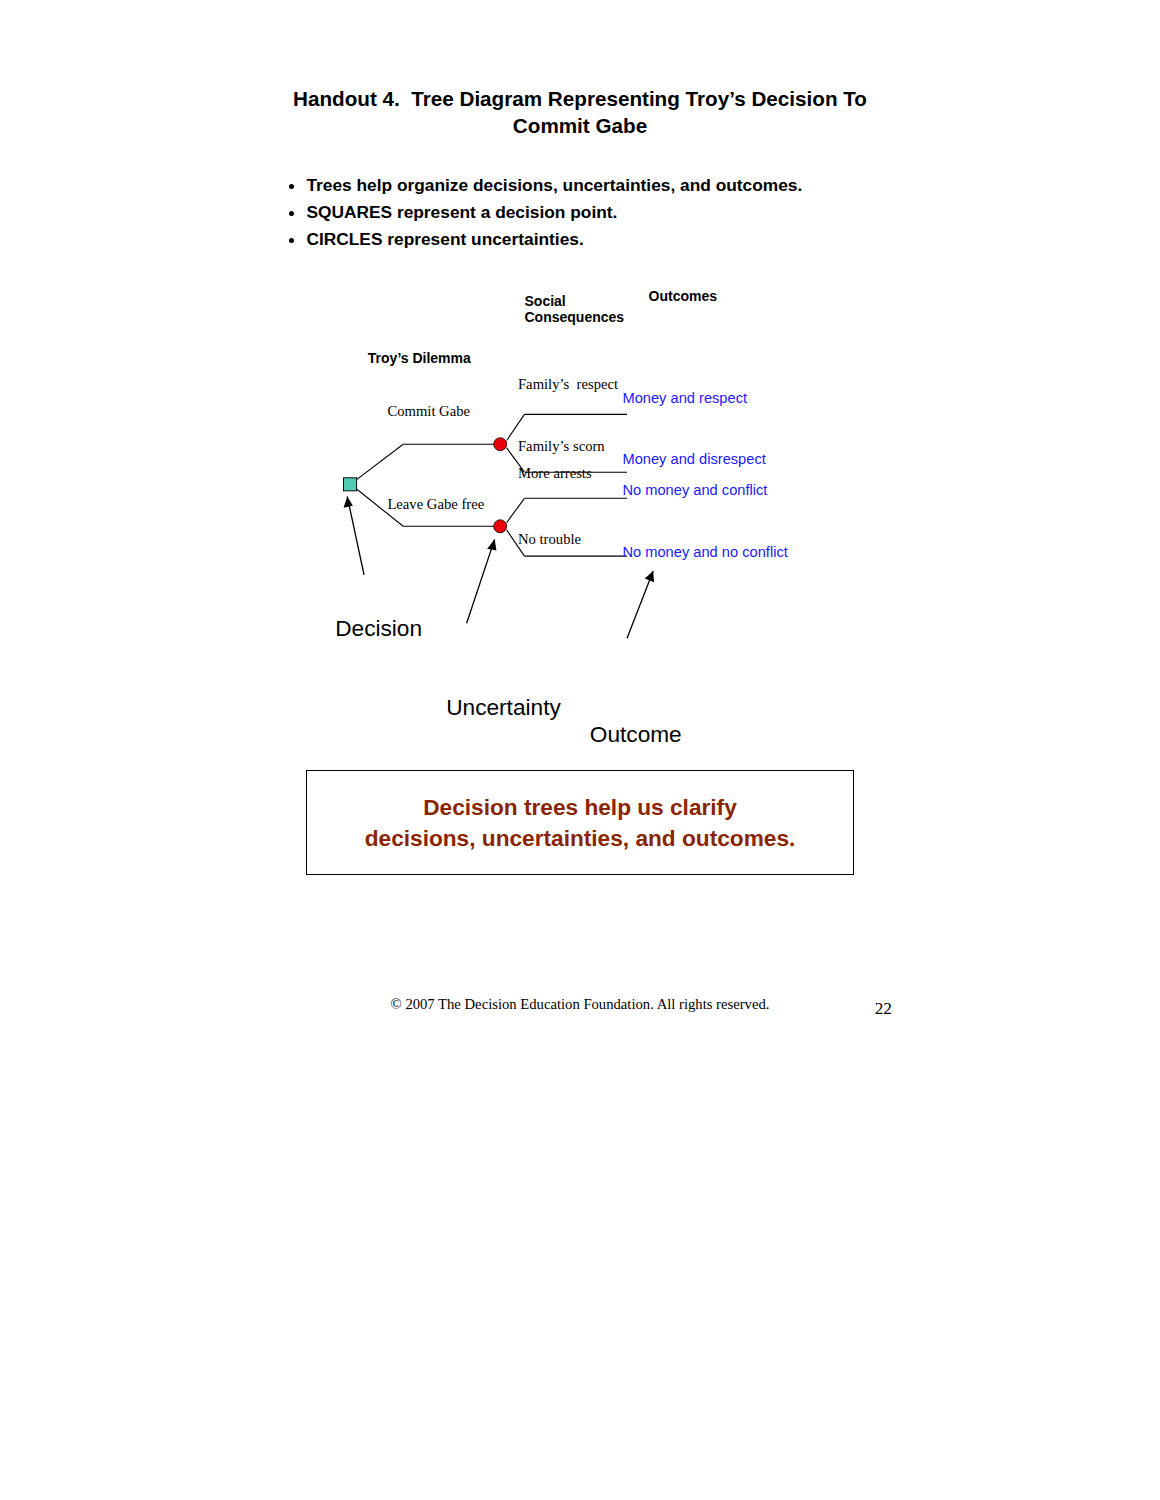Handout 4. Tree Diagram Representing Troy’s Decision To Commit Gabe
Trees help organize decisions, uncertainties, and outcomes.
SQUARES represent a decision point.
CIRCLES represent uncertainties.
Social
Consequences Outcomes Troy’s Dilemma Commit Gabe Leave Gabe free Family’s respect Family’s scorn More arrests No trouble Money and respect Money and disrespect No money and conflict No money and no conflict Decision Uncertainty Outcome
Decision trees help us clarify
decisions, uncertainties, and outcomes.
© 2007 The Decision Education Foundation. All rights reserved. 22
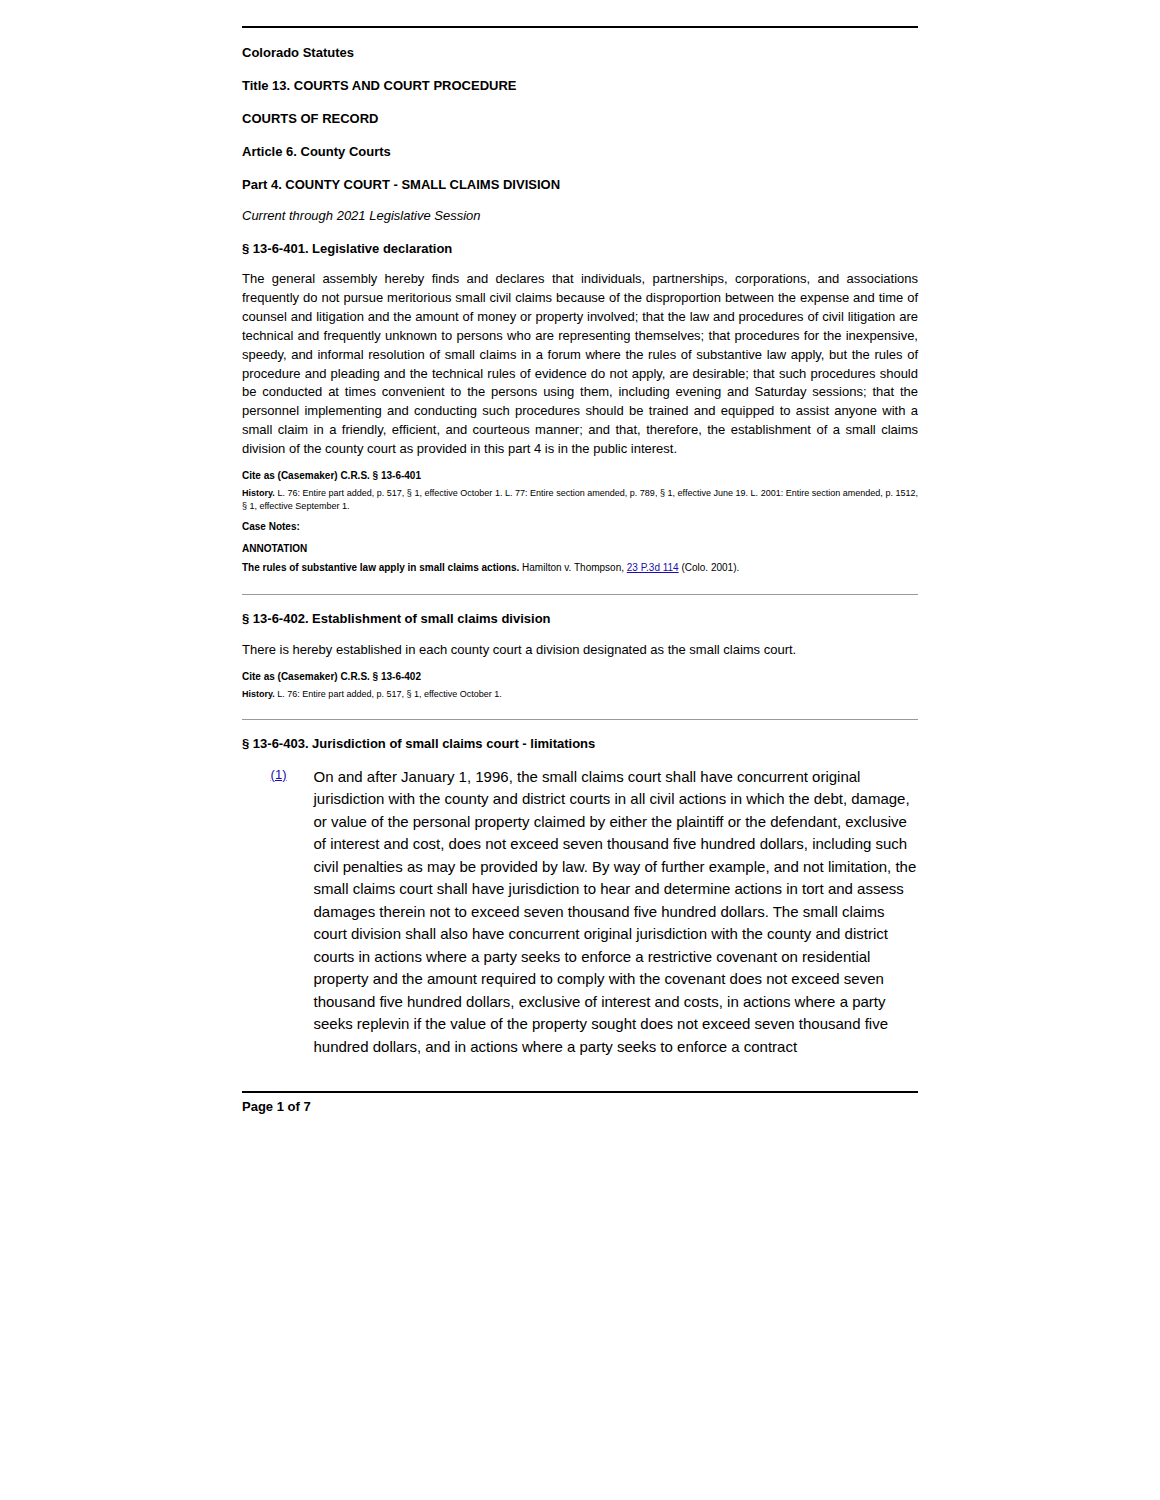Colorado Statutes
Title 13. COURTS AND COURT PROCEDURE
COURTS OF RECORD
Article 6. County Courts
Part 4. COUNTY COURT - SMALL CLAIMS DIVISION
Current through 2021 Legislative Session
§ 13-6-401. Legislative declaration
The general assembly hereby finds and declares that individuals, partnerships, corporations, and associations frequently do not pursue meritorious small civil claims because of the disproportion between the expense and time of counsel and litigation and the amount of money or property involved; that the law and procedures of civil litigation are technical and frequently unknown to persons who are representing themselves; that procedures for the inexpensive, speedy, and informal resolution of small claims in a forum where the rules of substantive law apply, but the rules of procedure and pleading and the technical rules of evidence do not apply, are desirable; that such procedures should be conducted at times convenient to the persons using them, including evening and Saturday sessions; that the personnel implementing and conducting such procedures should be trained and equipped to assist anyone with a small claim in a friendly, efficient, and courteous manner; and that, therefore, the establishment of a small claims division of the county court as provided in this part 4 is in the public interest.
Cite as (Casemaker) C.R.S. § 13-6-401
History. L. 76: Entire part added, p. 517, § 1, effective October 1. L. 77: Entire section amended, p. 789, § 1, effective June 19. L. 2001: Entire section amended, p. 1512, § 1, effective September 1.
Case Notes:
ANNOTATION
The rules of substantive law apply in small claims actions. Hamilton v. Thompson, 23 P.3d 114 (Colo. 2001).
§ 13-6-402. Establishment of small claims division
There is hereby established in each county court a division designated as the small claims court.
Cite as (Casemaker) C.R.S. § 13-6-402
History. L. 76: Entire part added, p. 517, § 1, effective October 1.
§ 13-6-403. Jurisdiction of small claims court - limitations
(1)
On and after January 1, 1996, the small claims court shall have concurrent original jurisdiction with the county and district courts in all civil actions in which the debt, damage, or value of the personal property claimed by either the plaintiff or the defendant, exclusive of interest and cost, does not exceed seven thousand five hundred dollars, including such civil penalties as may be provided by law. By way of further example, and not limitation, the small claims court shall have jurisdiction to hear and determine actions in tort and assess damages therein not to exceed seven thousand five hundred dollars. The small claims court division shall also have concurrent original jurisdiction with the county and district courts in actions where a party seeks to enforce a restrictive covenant on residential property and the amount required to comply with the covenant does not exceed seven thousand five hundred dollars, exclusive of interest and costs, in actions where a party seeks replevin if the value of the property sought does not exceed seven thousand five hundred dollars, and in actions where a party seeks to enforce a contract
Page 1 of 7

* * * * *

Requirement.
Please report the number of lines in the data that include "Cite", with no other words.

Task answer.
2